#### SET TASKS:
[a] For each statement, say whether it agrees with the newlib discussion. Answer yes or no, and quote the words of the text that decide it. (i) The writer looked at OpenBSD's version of ftw/nftw. (ii) Adding a definition to _syslist.h fixed the undefined references to _lstat. (iii) Contributions to newlib require an assignment.
[b] Write out the passage of the newlib discussion starting at "ftw/nftw. Per Gerrit's" and ending at "to them [1].", substituting "NetBSD's" for "OpenBSD's".
[c] In the newlib discussion, what did Conrad think the underscore aliases in cygwin.din had to do with?

#### PAGE TEXT:
Alas, I fear that NS7.1(aka Moz 1.4) is having the same problem folks
were having on the LKML with 1.4... I think the work around was to send
formatted attachments as .txt so that Moz would get the mime-type right.
I'll send a clean up patch with a clarifying comment for NBBY to test
this theory.
No :-)
Long answer: You don't need any assignment for newlib due to the relaxed
licensing of newlib.
Excellent.
3)I'm still trying to figure out how to use lstat in newlib source code,
What are you trying to implement? If you need lstat, you're perhaps better
off implementing this in Cygwin instead of newlib.
ftw/nftw. Per Gerrit's suggestion on the list, I looked at OpenBSD's
version of ftw/nftw they did for the US DOD. IMHO, it looks the be the
most robust compared to the other Non-GPL'ed versions floating around.
I suppose one could write it from scratch, but if a reasonable
implementation exists, why bother? Of course to the next point...
Perhaps it doesn't belong in newlib, as it isn't terribly portable in
it's current state. I basically had to disgorge a bunch of extra code
code which was targeted at platforms with a more robust(mature?)
opendir(). However, I suppose I could just #if 0 it, and leave it to
the linux/ELIX people to fix up the parts which apply to them [1].
since apparently the function declaration is hidden when building
newlib/cygwin. So far, any attempt to use it results in undefined
references to _lstat when linking the dll. I tried adding a definition
to _syslist.h, but that didn't work. I hate to sound clueless, but if
someone could nudge me toward the right header or magic, that would be
great.
cd winsup/cygwin
ctags -R .
vi -t cygwin_lstat
However, thinking about this situation, I'm sure it wasn't really clever
to rename lstat to cygwin_lstat. Your problem to link against it stems
from that fact and other declaration problems has been easilier solved by
just adding a bunch of defines at the top of syscalls.cc.
*Doh* I didn't connect the dots on that one, thanks for the
clarification :-). Speaking of aliases, about this time last year,
Conrad and I were debating the reasoning behind the underscore aliases
in cygwin.din. I speculated that they might be a work around for
elf-centric configuration programs which look for weak versions of the
symbols (which indeed seems to be the case for argz & the configure
found in binutils/gcc/gdb). He thought that it had something to do with
MSVC compatibility. However, it seems that people have since stopped
doing this. Out of curiosity, what was the history behind doing this?
For future contributions, what is the official policy on doing it now?

#### AVAILABLE DATA:
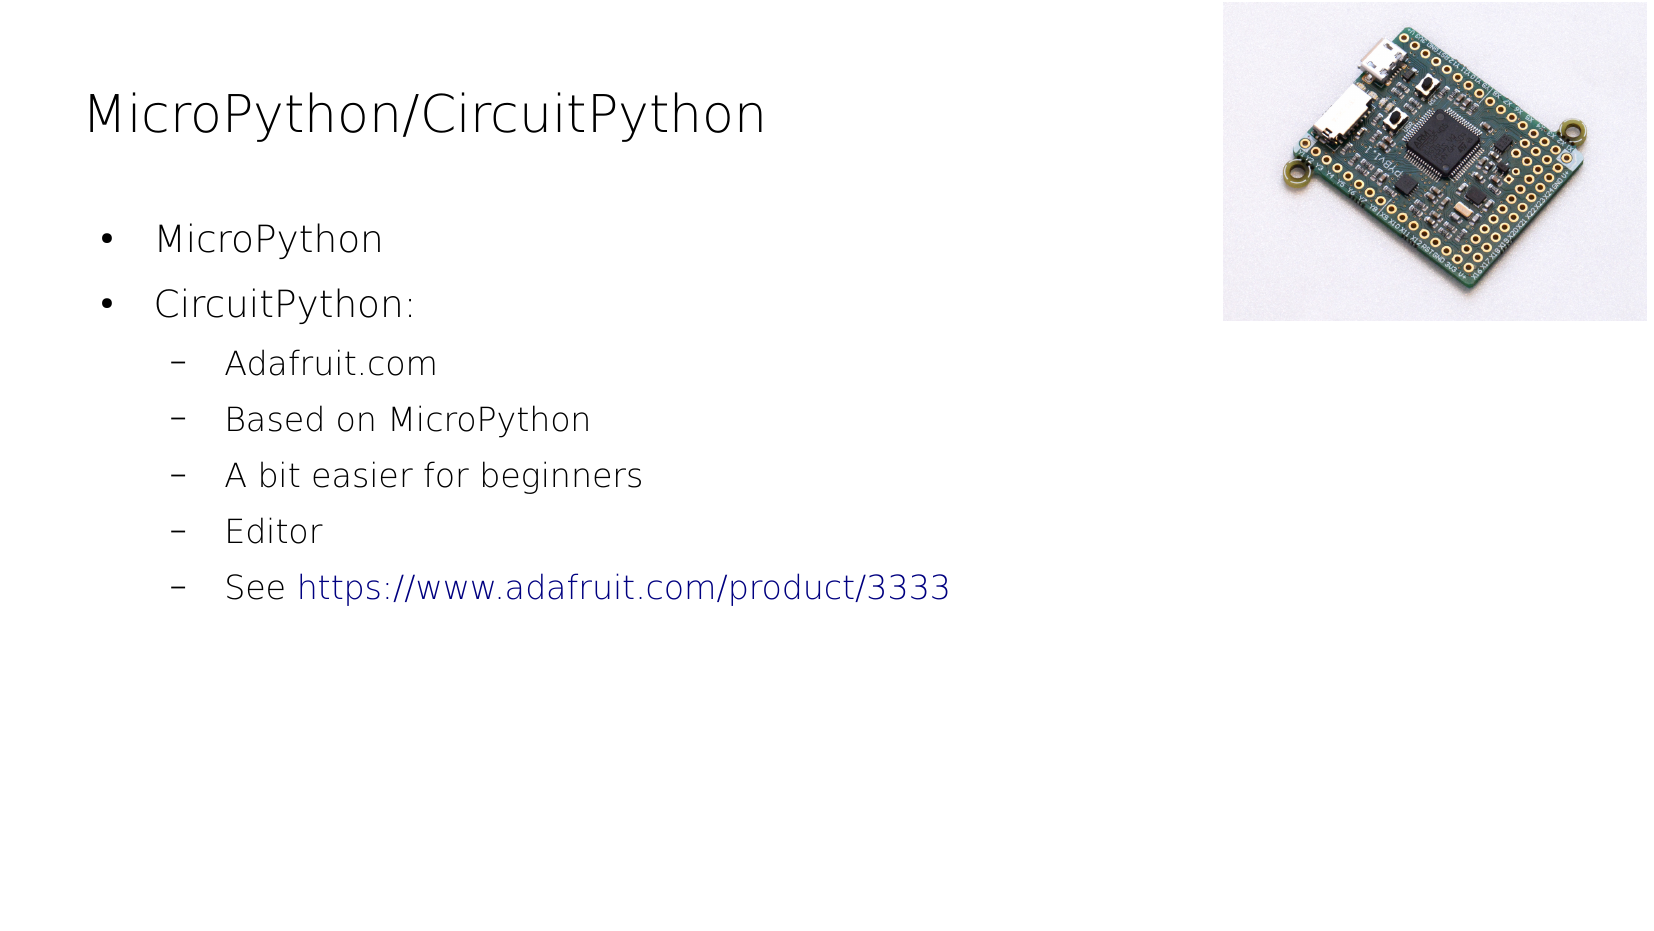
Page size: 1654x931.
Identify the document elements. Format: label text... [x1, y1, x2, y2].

#### OUTPUTS:
[a]
(i) Yes: "I looked at OpenBSD's version of ftw/nftw they did for the US DOD."
(ii) No: "I tried adding a definition to _syslist.h, but that didn't work."
(iii) No: "You don't need any assignment for newlib due to the relaxed licensing of newlib."

[b]
ftw/nftw. Per Gerrit's suggestion on the list, I looked at NetBSD's
version of ftw/nftw they did for the US DOD. IMHO, it looks the be the
most robust compared to the other Non-GPL'ed versions floating around.
I suppose one could write it from scratch, but if a reasonable
implementation exists, why bother? Of course to the next point...
Perhaps it doesn't belong in newlib, as it isn't terribly portable in
it's current state. I basically had to disgorge a bunch of extra code
code which was targeted at platforms with a more robust(mature?)
opendir(). However, I suppose I could just #if 0 it, and leave it to
the linux/ELIX people to fix up the parts which apply to them [1].

[c] MSVC compatibility.